Nao Bustamante (b. 1963) is an artist, residing in Los Angeles, California. Bustamante's precarious work encompasses performance art, video installation, filmmaking, sculpture, and writing. The New York Times says, "She has a knack for using her body." Bustamante has presented in Galleries, Museums, Universities, and underground sites all around the world.
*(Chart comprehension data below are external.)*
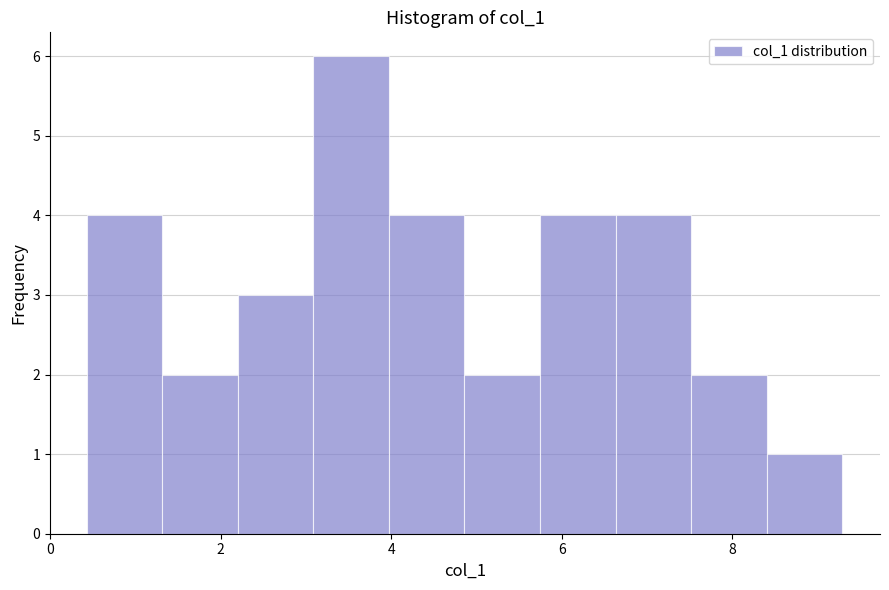

Reading left to right, transcribe this chart: for each bar, give the range it covers on the x-axis and its height. Neither the bar edges nor the heights are printed on the chart, so give them approximately, as read against the axes.

0.4 to 1.4: 4
1.4 to 2.2: 2
2.2 to 3.0: 3
3.0 to 4.0: 6
4.0 to 4.8: 4
4.8 to 5.8: 2
5.8 to 6.6: 4
6.6 to 7.6: 4
7.6 to 8.4: 2
8.4 to 9.2: 1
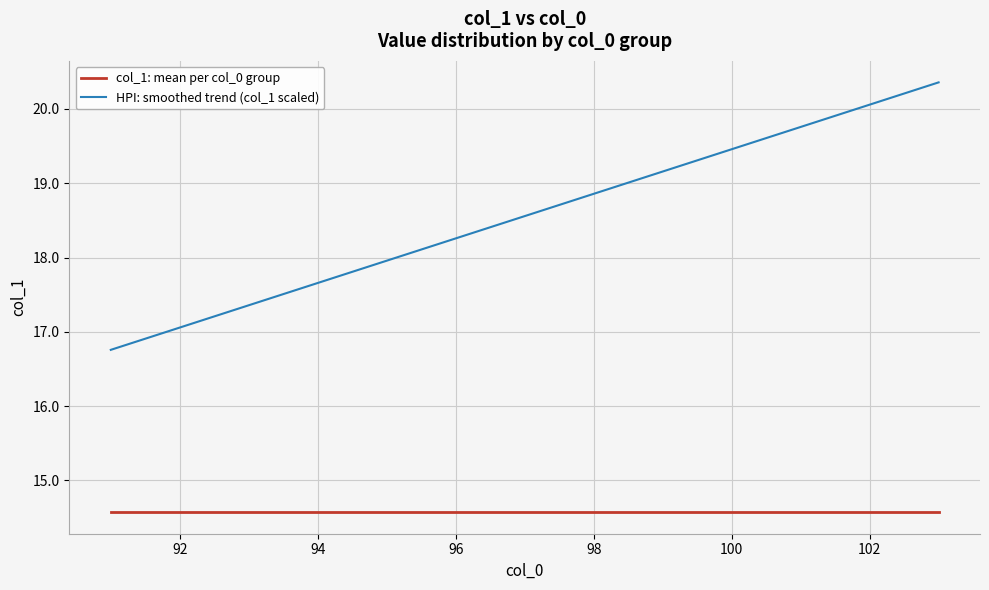

Rank the series by their maximum value, from lowest to highest.

col_1: mean per col_0 group, HPI: smoothed trend (col_1 scaled)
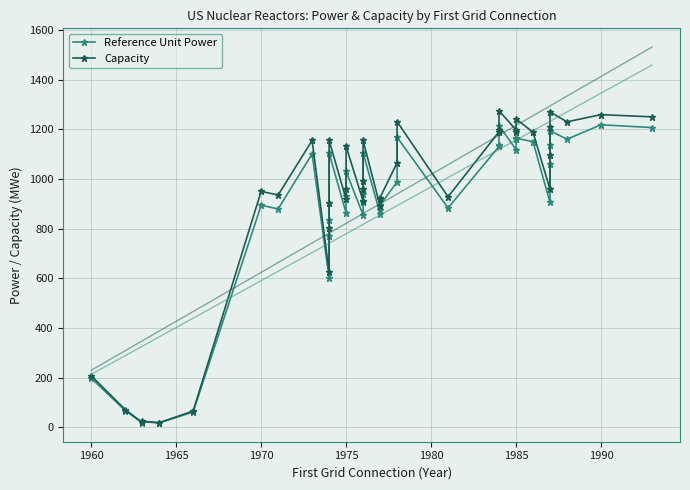

True or false: Capacity and Reference Unit Power cross at least once.

False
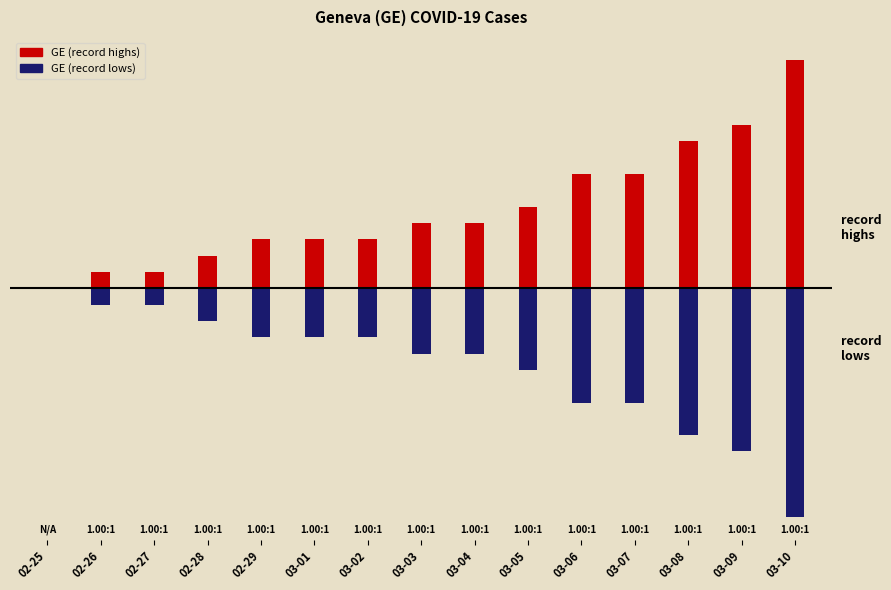

How many data points in GE (record lows) are less than -4?

6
She has exhibited, among other locales, at the Institute of Contemporary Arts in London, the New York Museum of Modern Art, The San Francisco Museum of Modern Art, Sundance International Film Festival/New Frontier, Outfest International Film Festival, El Museo del Barrio Museum of Contemporary Art, First International Performance Biennial, Deformes in Santiago, Chile and the Kiasma Museum of Helsinki. She was also an unlikely contestant on the TV network, Bravo's "Work of Art: The Next Great Artist." In 2001 she received the Anonymous Was a Woman fellowship and in 2007 named a New York Foundation for the Arts Fellow, as well as a Lambent Fellow. In 2008 She received the Chase Legacy award in Film (In conjunction with Kodak and HBO). And was the Artist in Residence of the American Studies Association in 2012. In 2013, Bustamante was awarded the (Short-term) CMAS-Benson Latin American Collection Research Fellowship and also a Makers Muse Award from the Kindle Foundation. In 2014/15 Bustamante was Artist in Residence at UC Riverside and in 2015 she was a UC MEXUS Scholar in Residence in preparation for a solo exhibit at Vincent Price Art Museum in Los Angeles. In 2020 Bustamante’s forthcoming VR film, “The Wooden People” received a producing grant from the Mike Kelley Foundation, and the National Performance Network and will be presented at REDCAT in 2021. 2021 also brought her success with her new research project, “BLOOM,” in which she is determined to redesign the speculum and take a stern look at the history of the pelvic examination. “BLOOM” has been supported by COLA (City of Los Angeles) fellowship, an Artpace Residency, and a USC Arts and Humanities award.
Bustamante is an alum of the San Francisco Art Institute, and in 2020 she was awarded an honorary doctorate degree from her alma mater, SFAI. She also attended Skowhegan School of Painting and Sculpture. Currently she holds the position of Professor of Art at the USC Roski School of Art and Design.